Department of Infectious Diseases, Central Clinical School, Monash University, Melbourne, Victoria, Australia.
Department of Microbiology and Immunology, Peter Doherty Institute for Infection and Immunity, The University of Melbourne, 792 Elizabeth Street, Melbourne, Victoria, Australia.
Microb Genom. 2021 Dec;7(12). doi: 10.1099/mgen.0.000694.
Homoplasic SNPs are considered important signatures of strong (positive) selective pressure, and hence of adaptive evolution for clinically relevant traits such as antibiotic resistance and virulence. Here we present a new tool, SNPPar, for efficient detection and analysis of homoplasic SNPs from large whole genome sequencing datasets (>1000 isolates and/or >100 000 SNPs). SNPPar takes as input an SNP alignment, tree and annotated reference genome, and uses a combination of simple monophyly tests and ancestral state reconstruction (ASR, via TreeTime) to assign mutation events to branches and identify homoplasies.
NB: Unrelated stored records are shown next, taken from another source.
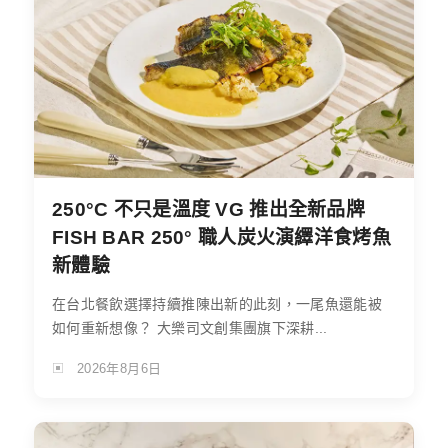
250°C 不只是溫度 VG 推出全新品牌
FISH BAR 250° 職人炭火演繹洋食烤魚
新體驗
在台北餐飲選擇持續推陳出新的此刻，一尾魚還能被
如何重新想像？ 大樂司文創集團旗下深耕...
2026年8月6日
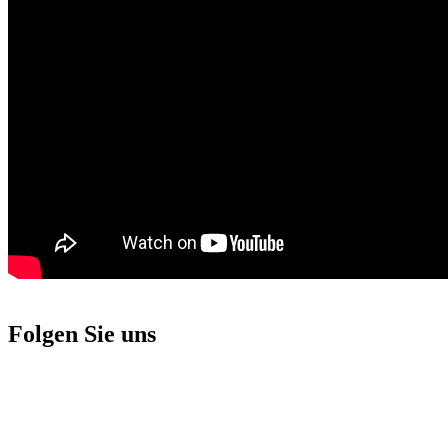
Folgen Sie uns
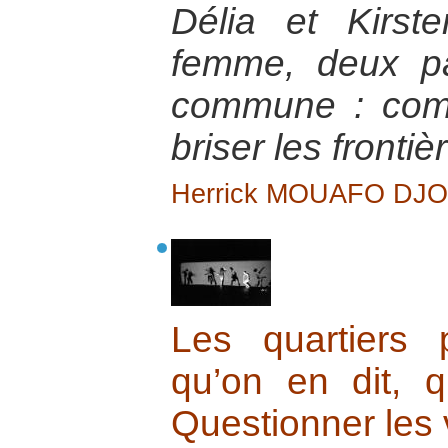
Délia et Kirst
femme, deux pa
commune : comp
briser les fronti
Herrick MOUAFO DJ
Les quartiers p
qu’on en dit, q
Questionner les 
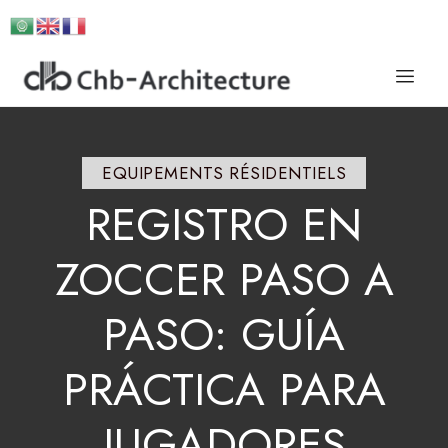
EQUIPEMENTS RÉSIDENTIELS
REGISTRO
EN
ZOCCER
PASO
A
PASO:
GUÍA
PRÁCTICA
PARA
JUGADORES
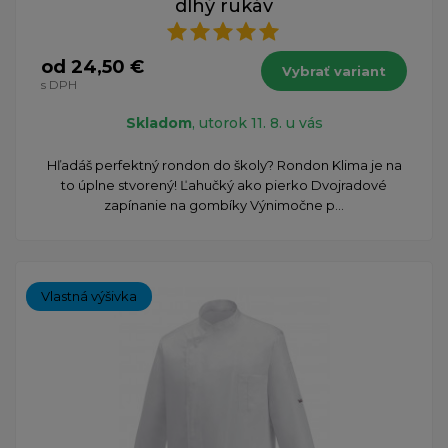
dlhý rukáv
od 24,50 €
Vybrať variant
s DPH
Skladom
, utorok 11. 8. u vás
Hľadáš perfektný rondon do školy? Rondon Klima je na
to úplne stvorený! Ľahučký ako pierko Dvojradové
zapínanie na gombíky Výnimočne p...
Vlastná výšivka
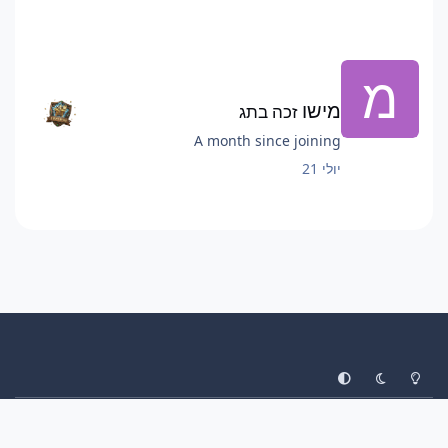
מישו
זכה בתג
A month since joining
יולי 21
System Preference
Dark Mode
Light Mode
עיצוב
יצירת קשר
עוגיות
ליגת הפוקימונים
Invision Community
Powered by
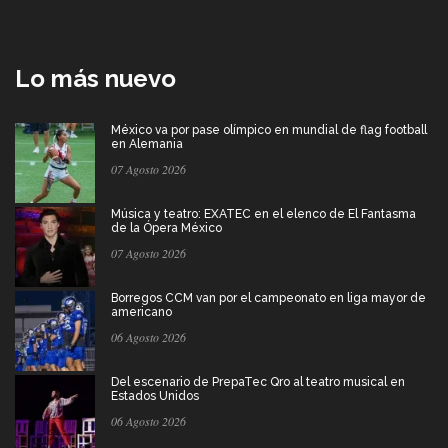
Lo más nuevo
México va por pase olímpico en mundial de flag football
en Alemania
07 Agosto 2026
Música y teatro: EXATEC en el elenco de El Fantasma
de la Ópera México
07 Agosto 2026
Borregos CCM van por el campeonato en liga mayor de
americano
06 Agosto 2026
Del escenario de PrepaTec Qro al teatro musical en
Estados Unidos
06 Agosto 2026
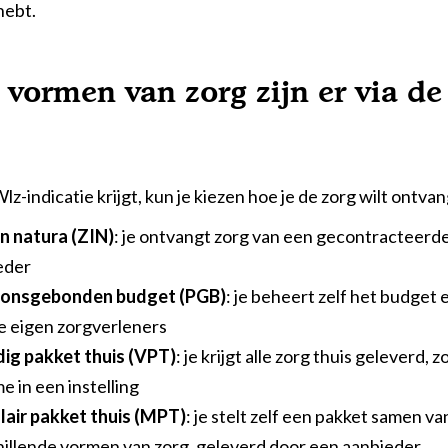
hebt.
 vormen van zorg zijn er via de
Wlz-indicatie krijgt, kun je kiezen hoe je de zorg wilt ontva
in natura (ZIN)
: je ontvangt zorg van een gecontracteerd
eder
onsgebonden budget (PGB)
: je beheert zelf het budget 
je eigen zorgverleners
dig pakket thuis (VPT)
: je krijgt alle zorg thuis geleverd, 
 in een instelling
air pakket thuis (MPT)
: je stelt zelf een pakket samen va
hillende vormen van zorg, geleverd door een aanbieder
Mutations are annotated at the level of codon and gene, to facilitate analysis of convergent evolution. Testing on simulated data (120 alignments representing local and global samples) showed SNPPar can detect homoplasic SNPs with very high specificity (zero false-positives in all tests) and high sensitivity (zero false-negatives in 89 % of tests). SNPPar analysis of three empirically sampled datasets (, and ) produced results that were in concordance with previous studies, in terms of both individual homoplasies and evidence of convergence at the codon and gene levels. SNPPar analysis of a simulated alignment of ~64 000 genome-wide SNPs from 2000 genomes took ~23 min and ~2.6 GB of RAM to generate complete annotated results on a laptop. This analysis required ASR be conducted for only 1.25 % of SNPs, and the ASR step took ~23 s and 0.4 GB of RAM. SNPPar automates the detection and annotation of homoplasic SNPs efficiently and accurately from large SNP alignments. As demonstrated by the examples included here, this information can be readily used to explore the role of homoplasy in parallel and/or convergent evolution at the level of nucleotide, codon and/or gene.
同态 SNP 被认为是强(正)选择压力的重要特征,因此也是与临床相关特征(如抗生素耐药性和毒力)相关的适应性进化的重要特征。在这里,我们提出了一种新的工具 SNPPar,用于从大型全基因组测序数据集(>1000 个分离株和/或>100000 个 SNPs)中高效检测和分析同态 SNP。SNPPar 以 SNP 比对、树和注释的参考基因组作为输入,使用简单的单系测试和祖先状态重建(通过 TreeTime)的组合,将突变事件分配给分支并识别同态性。突变在密码子和基因水平上进行注释,以方便对趋同进化进行分析。在模拟数据(代表局部和全局样本的 120 个比对)上的测试表明,SNPPar 可以以非常高的特异性(所有测试均无假阳性)和高灵敏度(89%的测试均无假阴性)检测同态 SNP。对三个经验采样数据集(1000 个细菌基因组、1000 个结核分枝杆菌基因组和 33 个淋病奈瑟氏球菌基因组)的 SNPPar 分析结果与以前的研究一致,无论是在个体同态性方面,还是在密码子和基因水平上的趋同证据方面。对来自 2000 个基因组的约 64000 个全基因组 SNP 的模拟比对进行的 SNPPar 分析,在笔记本电脑上生成完整注释结果需要约 23 分钟和 2.6GB 的 RAM。此分析仅需要对 1.25%的 SNPs 进行 ASR,ASR 步骤需要约 23 秒和 0.4GB 的 RAM。SNPPar 可以有效地从大型 SNP 比对中自动检测和注释同态 SNP,并且准确无误。正如这里包含的示例所示,这些信息可以很容易地用于探索同态性在核苷酸、密码子和/或基因水平上的平行和/或趋同进化中的作用。